▶ **STATED TASK**: Convert the data below into a JSON list of strings, one string per line and no blank lines, covering only the lines from the one that contains "phylum: Mollusca" through the one that contains "scientific name: Helix pomatia", both ends included.

+++ INFORMATION SHOWN +++

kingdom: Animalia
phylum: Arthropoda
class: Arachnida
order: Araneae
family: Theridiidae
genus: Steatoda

+++
+++ INFORMATION SHOWN +++

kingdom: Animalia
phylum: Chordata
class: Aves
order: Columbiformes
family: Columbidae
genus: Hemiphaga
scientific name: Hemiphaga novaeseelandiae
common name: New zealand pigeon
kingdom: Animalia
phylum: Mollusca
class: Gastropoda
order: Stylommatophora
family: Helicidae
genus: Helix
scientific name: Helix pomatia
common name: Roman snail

+++
+++ INFORMATION SHOWN +++

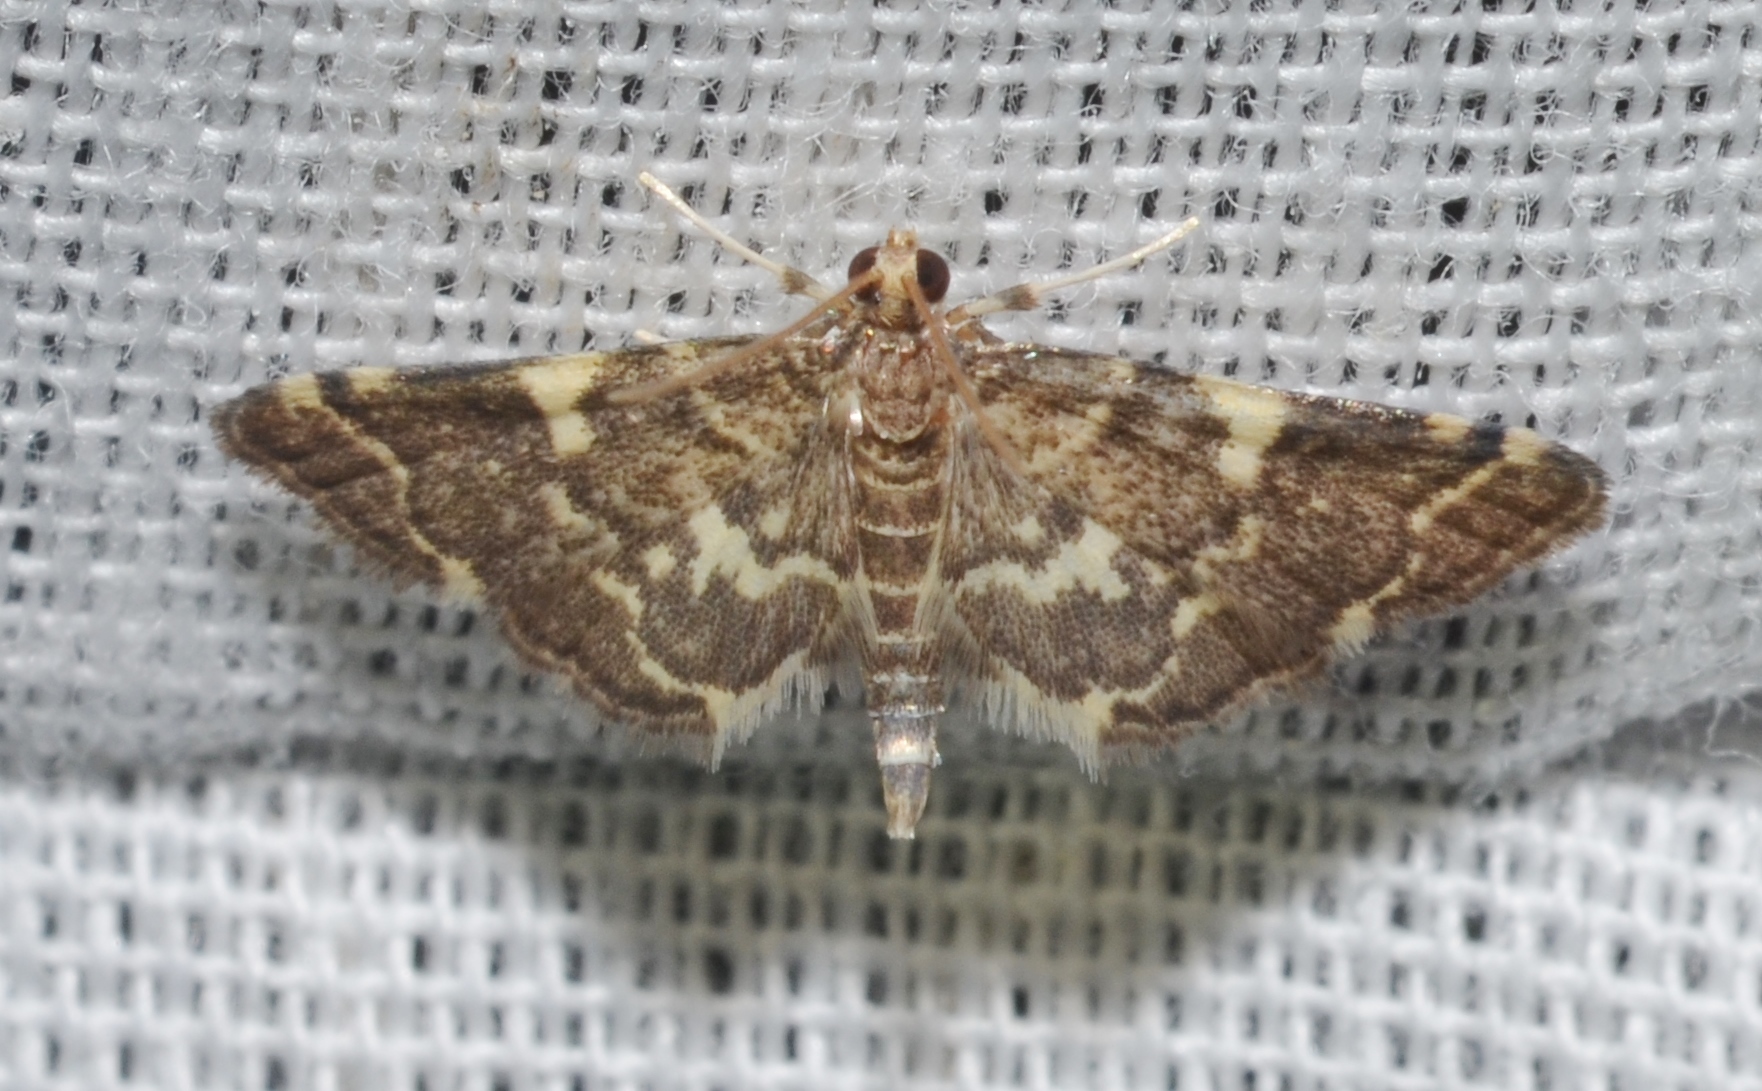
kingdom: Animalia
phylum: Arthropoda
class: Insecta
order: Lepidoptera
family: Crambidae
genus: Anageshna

+++

▶ **COMPLETED EXERCISE**:
[
  "phylum: Mollusca",
  "class: Gastropoda",
  "order: Stylommatophora",
  "family: Helicidae",
  "genus: Helix",
  "scientific name: Helix pomatia"
]